2.2 Voorzorgsmaatregelen t:slim
X2-insulinepomp
VOORZORGSMAATREGEL
Probeer NIET om uw insulinepomp te openen of
deze te repareren. De pomp is een afgedicht
apparaat dat alleen mag worden geopend en
gerepareerd door Tandem Diabetes Care.
Wijzigingen aan het apparaat kunnen leiden tot
een veiligheidsrisico. Als de afdichting van uw
pomp is verbroken, is de pomp niet meer
waterdicht en is de garantie niet meer geldig.

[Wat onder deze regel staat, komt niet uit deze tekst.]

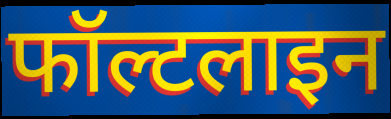
फॉल्टलाइन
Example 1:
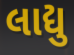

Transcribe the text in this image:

લાદ્યુ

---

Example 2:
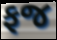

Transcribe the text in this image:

ફજ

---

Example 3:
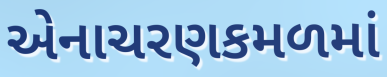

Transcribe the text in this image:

એનાચરણકમળમાં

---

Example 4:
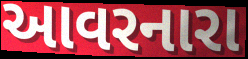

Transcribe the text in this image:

આવરનારા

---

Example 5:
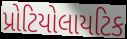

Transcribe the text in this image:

પ્રોટિયોલાયટિક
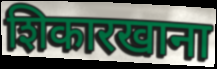
शिकारखाना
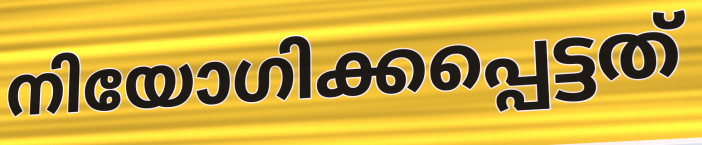
നിയോഗിക്കപ്പെട്ടത്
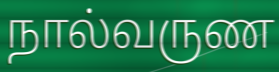
நால்வருண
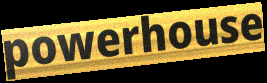
powerhouse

HOOFDSTUK 2 • Belangrijke veiligheidsinformatie
VOORZORGSMAATREGEL
VERVANG uw infusieset iedere 48 tot 72 uur,
zoals aanbevolen door uw zorgverlener. Was uw
handen met antibacteriële zeep voordat u de
infusieset hanteert en maak de inbrenglocatie
op uw lichaam goed schoon om infectie te
voorkomen. Neem contact op met uw
zorgverlener indien u symptomen van infectie
waarneemt op uw infusieplaats voor insuline.
VOORZORGSMAATREGEL
Verwijder ALTIJD alle luchtbellen uit de pomp
voordat u begint met de insulinetoediening.
Controleer of er geen luchtbellen aanwezig zijn
wanneer u insuline in de spuit zuigt, laat de
witte vulpoort op de pomp omhoog wijzen
wanneer u de slang vult en zorg ervoor dat de
slang tijdens het vullen geen luchtbellen bevat.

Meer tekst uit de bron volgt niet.